I have tried with this but does not work as expected.

@[^(author)(Autowired)(Override)(param)(SuppressWarnings)].*
Ousmane D.
  • 54,915
  • 8
  • 91
  • 126
Viswa
  • 63
  • 1
  • 1
  • 4
  • Why is this tagged `javascript`? – shmosel Mar 06 '17 at 03:27
  • 1
    @Viswa shmosel has a good point... to answer the question correctly, we really need to know what language you're using. If you're writing a Node.js program to process Java sources, then you should have only the "javascript" tag. If you're writing a Java program, you should have the "java" tag. It makes a difference because there are regex features that are supported by some languages and not others. – ajb Mar 06 '17 at 04:32

4 Answers4

6

Try using the following regex (using negative look-ahead) :

@(?!author|Autowired|Override|param|SuppressWarnings).*

see regex demo / explanation

m87
  • 4,445
  • 3
  • 16
  • 31
3

Square brackets in regexes are used for character classes.
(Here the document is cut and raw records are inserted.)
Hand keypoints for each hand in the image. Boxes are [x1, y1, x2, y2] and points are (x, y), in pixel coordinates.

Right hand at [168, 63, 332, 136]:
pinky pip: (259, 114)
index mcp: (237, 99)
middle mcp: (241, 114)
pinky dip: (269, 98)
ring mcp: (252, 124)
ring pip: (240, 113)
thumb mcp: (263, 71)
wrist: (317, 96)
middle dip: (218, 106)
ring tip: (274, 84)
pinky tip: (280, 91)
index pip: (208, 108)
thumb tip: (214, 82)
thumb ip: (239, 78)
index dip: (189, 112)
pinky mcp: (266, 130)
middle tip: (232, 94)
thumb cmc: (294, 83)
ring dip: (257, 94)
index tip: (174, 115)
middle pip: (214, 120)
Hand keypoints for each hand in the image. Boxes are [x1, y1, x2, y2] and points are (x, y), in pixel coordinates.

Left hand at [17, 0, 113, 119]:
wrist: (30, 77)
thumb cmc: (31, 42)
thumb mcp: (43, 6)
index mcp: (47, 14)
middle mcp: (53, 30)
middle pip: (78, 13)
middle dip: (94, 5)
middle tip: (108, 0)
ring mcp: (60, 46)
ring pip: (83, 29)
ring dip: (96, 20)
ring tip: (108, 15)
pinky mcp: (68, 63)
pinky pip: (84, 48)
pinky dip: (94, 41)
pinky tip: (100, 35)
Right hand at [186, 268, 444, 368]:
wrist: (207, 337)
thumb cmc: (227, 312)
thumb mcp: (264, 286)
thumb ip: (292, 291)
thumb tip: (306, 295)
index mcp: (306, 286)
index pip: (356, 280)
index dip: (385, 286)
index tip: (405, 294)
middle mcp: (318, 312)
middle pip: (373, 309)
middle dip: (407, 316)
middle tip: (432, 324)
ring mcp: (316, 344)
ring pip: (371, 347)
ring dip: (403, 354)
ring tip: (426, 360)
When you put a list of characters in square brackets, this matches one character that is one of the ones listed. So

[author]

matches one character, if it's a, h, o, r, t, or u. It does not look for the word author. Putting ^ in front also looks for one character that isn't in the list:

[^author]

matches one character as long as it's not a, h, o, r, t, or u.
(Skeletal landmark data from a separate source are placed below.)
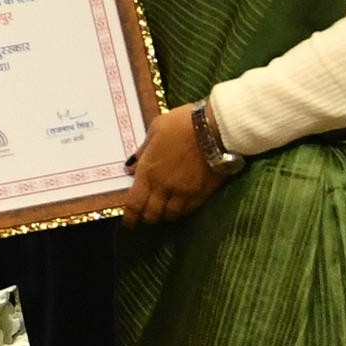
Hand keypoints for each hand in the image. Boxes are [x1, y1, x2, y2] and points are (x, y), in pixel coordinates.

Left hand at [119, 102, 224, 222]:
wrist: (215, 128)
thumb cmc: (182, 123)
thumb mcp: (155, 129)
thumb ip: (143, 151)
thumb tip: (130, 167)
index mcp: (148, 172)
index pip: (134, 204)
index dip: (130, 217)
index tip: (129, 222)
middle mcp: (164, 187)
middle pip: (152, 214)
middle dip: (148, 216)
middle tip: (147, 215)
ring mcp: (184, 192)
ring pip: (171, 215)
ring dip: (166, 214)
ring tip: (165, 210)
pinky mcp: (202, 193)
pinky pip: (189, 210)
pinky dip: (183, 211)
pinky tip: (182, 206)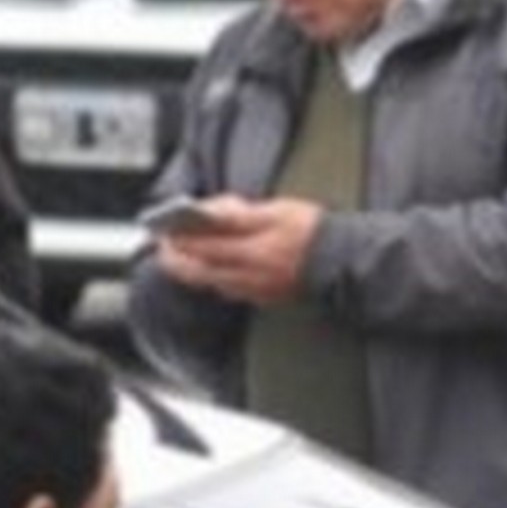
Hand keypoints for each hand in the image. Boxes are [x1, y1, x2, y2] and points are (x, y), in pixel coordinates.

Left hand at [154, 195, 320, 304]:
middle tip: (163, 250)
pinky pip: (230, 290)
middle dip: (177, 261)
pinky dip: (214, 280)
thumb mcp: (277, 210)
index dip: (180, 240)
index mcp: (253, 249)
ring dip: (192, 272)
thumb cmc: (313, 231)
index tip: (164, 232)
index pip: (204, 246)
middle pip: (201, 271)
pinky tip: (210, 272)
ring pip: (212, 283)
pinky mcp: (265, 297)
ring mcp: (256, 289)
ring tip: (179, 259)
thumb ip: (240, 213)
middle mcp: (250, 274)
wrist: (343, 262)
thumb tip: (211, 214)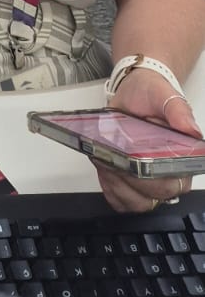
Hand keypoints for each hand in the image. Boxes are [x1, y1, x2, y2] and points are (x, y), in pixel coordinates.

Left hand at [95, 68, 202, 213]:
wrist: (133, 93)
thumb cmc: (150, 95)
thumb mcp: (163, 94)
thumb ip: (178, 110)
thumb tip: (190, 130)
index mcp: (184, 158)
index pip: (173, 183)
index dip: (152, 177)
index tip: (133, 158)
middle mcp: (168, 174)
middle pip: (153, 194)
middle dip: (130, 178)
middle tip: (113, 157)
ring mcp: (149, 181)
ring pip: (137, 202)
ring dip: (118, 185)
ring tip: (106, 161)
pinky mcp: (131, 184)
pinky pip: (121, 200)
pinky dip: (111, 188)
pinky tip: (105, 170)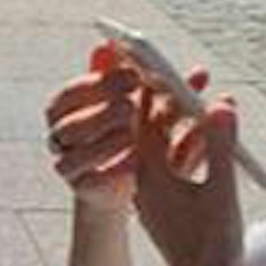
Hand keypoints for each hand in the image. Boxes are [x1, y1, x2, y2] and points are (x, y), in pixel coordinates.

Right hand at [43, 38, 219, 199]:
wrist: (138, 194)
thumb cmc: (148, 144)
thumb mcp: (161, 117)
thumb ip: (175, 97)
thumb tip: (202, 72)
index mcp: (73, 105)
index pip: (76, 87)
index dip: (102, 80)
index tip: (133, 77)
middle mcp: (63, 131)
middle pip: (65, 114)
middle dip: (100, 108)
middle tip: (128, 107)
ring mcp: (67, 159)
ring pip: (71, 145)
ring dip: (102, 137)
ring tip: (130, 135)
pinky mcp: (79, 186)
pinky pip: (85, 177)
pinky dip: (108, 169)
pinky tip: (132, 163)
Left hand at [103, 46, 246, 265]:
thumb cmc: (214, 248)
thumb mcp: (221, 192)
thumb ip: (219, 146)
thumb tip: (219, 104)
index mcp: (149, 179)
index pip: (143, 122)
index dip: (151, 88)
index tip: (156, 57)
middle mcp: (146, 184)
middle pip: (153, 130)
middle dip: (169, 99)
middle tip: (181, 66)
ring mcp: (158, 194)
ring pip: (168, 146)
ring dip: (186, 121)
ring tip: (203, 91)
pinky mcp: (172, 202)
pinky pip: (178, 162)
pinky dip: (193, 143)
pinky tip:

But the key thing here is that [] cannot be used to match words or other sequences. In your example,

@[^(author)(Autowired)(Override)(param)(SuppressWarnings)].*

the part in square brackets matches one character that is not (, a, u, or any of the other characters that appear in the square brackets (many of those characters appear multiple times, but that doesn't affect anything).

ajb
  • 31,309
  • 3
  • 58
  • 84
1

You can use a negative lookahead:

@(?!author|Autowired|Override|param|SuppressWarnings)\S+

Basically, it looks for a @ that is not followed by that list of words, and then it matches any non-whitespace characters after that.

Sverri M. Olsen
  • 13,055
  • 3
  • 36
  • 52
0

To flip the script, if you're actually trying to take the text file and remove things that are in your list of keywords, you'll probably want to find those using syntax more like this: @(author|AutoWired|Override|param|SuppressWarnings)\b. The terminal \b is just a precaution to avoid @authority or other unlikelihoods.